▸ TASK GOAL:
Every entry is to be returned unchanged, and no picture is to be included.

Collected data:
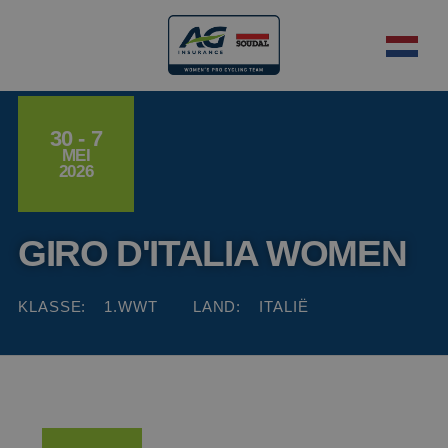
30 - 7
MEI
2026
GIRO D'ITALIA WOMEN
KLASSE:
1.WWT
LAND:
ITALIË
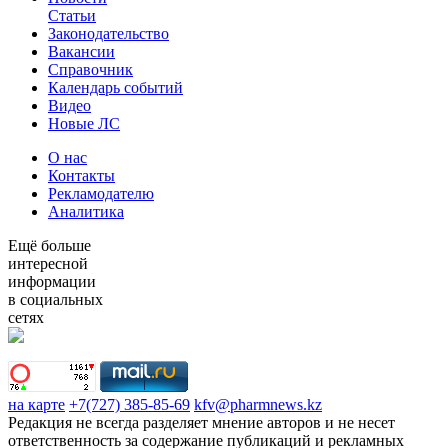
Статьи
Законодательство
Вакансии
Справочник
Календарь событий
Видео
Новые ЛС
О нас
Контакты
Рекламодателю
Аналитика
Ещё больше
интересной
информации
в социальных
сетях
на карте
+7(727) 385-85-69
kfv@pharmnews.kz
Редакция не всегда разделяет мнение авторов и не несет
ответственность за содержание публикаций и рекламных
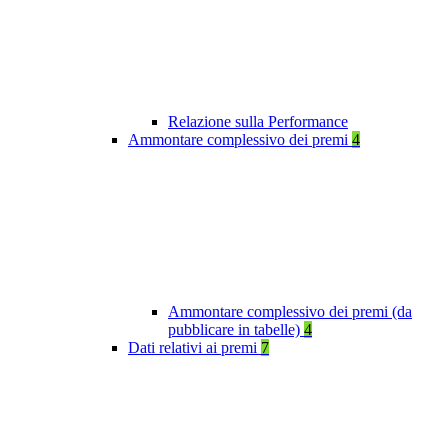
Relazione sulla Performance
Ammontare complessivo dei premi
4
Ammontare complessivo dei premi (da
pubblicare in tabelle)
4
Dati relativi ai premi
7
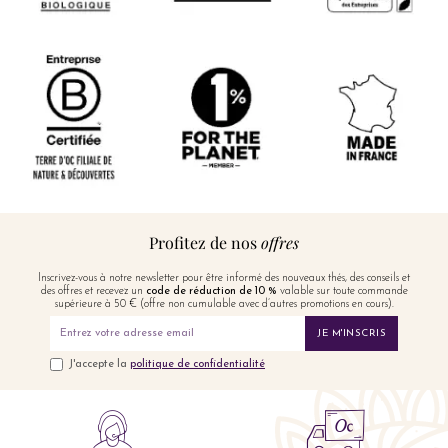
Profitez de nos
offres
Inscrivez-vous à notre newsletter pour être informé des nouveaux thés, des conseils et
des offres et recevez un
code de réduction de 10 %
valable sur toute commande
supérieure à 50 € (offre non cumulable avec d’autres promotions en cours).
JE M'INSCRIS
J'accepte la
politique de confidentialité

▸ SOLUTION TO THIS EXERCISE:
30 - 7
MEI
2026
GIRO D'ITALIA WOMEN
KLASSE:
1.WWT
LAND:
ITALIË
Статьи
Законодательство
Вакансии
Справочник
Календарь событий
Видео
Новые ЛС
О нас
Контакты
Рекламодателю
Аналитика
Ещё больше
интересной
информации
в социальных
сетях
на карте
+7(727) 385-85-69
kfv@pharmnews.kz
Редакция не всегда разделяет мнение авторов и не несет
ответственность за содержание публикаций и рекламных
Relazione sulla Performance
Ammontare complessivo dei premi
4
Ammontare complessivo dei premi (da
pubblicare in tabelle)
4
Dati relativi ai premi
7
Profitez de nos
offres
Inscrivez-vous à notre newsletter pour être informé des nouveaux thés, des conseils et
des offres et recevez un
code de réduction de 10 %
valable sur toute commande
supérieure à 50 € (offre non cumulable avec d’autres promotions en cours).
JE M'INSCRIS
J'accepte la
politique de confidentialité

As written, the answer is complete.